From Bogdan Micu’s experience, because I haven’t been to Peru – and from Michaela’s stories, in Peru there seems to be a worse situation. The problems are about the same, it is intended for the law to be as permissive as possible so that one can find loopholes that allow for shady actions, but in Peru it’s more dangerous.
How would you describe a functional, correct system where forests are protected?
From a legal perspective, the Law must be drafted in a very coherent way – things must be set out very clearly and in detail, and obviously, the penalties must be higher. And by the way, in the past few days there have been some good changes to the New Forest Code – for example, trucks that are loaded with wood can now be confiscated, and before the theft of timber wasn’t treated as a criminal act, there was just this symbolic fine – so it is possible to change things.
Does this mean that the current Government is open to change?

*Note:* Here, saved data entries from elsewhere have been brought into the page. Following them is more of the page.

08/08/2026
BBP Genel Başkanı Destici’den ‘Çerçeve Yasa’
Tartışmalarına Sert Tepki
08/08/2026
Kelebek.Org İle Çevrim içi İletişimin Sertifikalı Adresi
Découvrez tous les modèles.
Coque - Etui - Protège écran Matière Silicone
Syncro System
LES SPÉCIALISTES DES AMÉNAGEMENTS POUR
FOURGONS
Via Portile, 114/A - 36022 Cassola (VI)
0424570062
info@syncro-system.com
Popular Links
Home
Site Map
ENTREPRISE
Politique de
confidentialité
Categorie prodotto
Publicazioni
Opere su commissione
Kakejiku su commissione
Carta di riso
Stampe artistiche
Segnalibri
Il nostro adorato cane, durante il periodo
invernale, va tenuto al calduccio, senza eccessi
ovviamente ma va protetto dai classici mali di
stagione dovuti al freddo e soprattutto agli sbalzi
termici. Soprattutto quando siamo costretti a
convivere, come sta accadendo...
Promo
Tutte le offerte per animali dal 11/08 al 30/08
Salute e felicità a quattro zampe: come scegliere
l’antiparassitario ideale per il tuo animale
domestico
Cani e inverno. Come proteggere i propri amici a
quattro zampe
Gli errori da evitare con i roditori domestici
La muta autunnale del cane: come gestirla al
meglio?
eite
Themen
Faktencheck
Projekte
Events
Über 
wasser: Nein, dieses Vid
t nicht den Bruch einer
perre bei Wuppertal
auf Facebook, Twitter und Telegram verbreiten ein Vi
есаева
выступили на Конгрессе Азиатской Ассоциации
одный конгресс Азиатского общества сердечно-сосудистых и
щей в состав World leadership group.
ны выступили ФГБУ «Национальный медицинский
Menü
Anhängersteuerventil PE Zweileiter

You know how it is, the current Government and the Minister are more open to change, but the problem is the officials with permanent employment contracts, who, I believe, can be found in all Ministries, not just the Ministry of Environment, and who serve certain economic interests and don’t allow for a healthy transparent Law to advance quicker. Bogdan Micu volunteered in the Ministry and was accepted twice, and explained how he went to the Minister, received approval to make changes, after which he was stalled by the Environment Committee, by the Legal Commission, he was stalled on commas, on single words, and his course of action came to a halt that could go for up to six months – and he said he had noticed this happening countless times, so those behind the Ministers are the actual problem.
Last but not least, tell me what’s next on the film’s agenda? It’s important for people to watch this documentary, and the current situation of the movie theaters in our country is sad and not at all optimistic.
As long as the weather allows, it will screen at several more festivals: Astra, Farad and Iasi, and maybe a few outdoor screenings. Then we will have to think of a strategy for the cold season. I am skeptical when it comes to opening cinemas, which is why we are thinking of an online distribution, which would also include Q&As.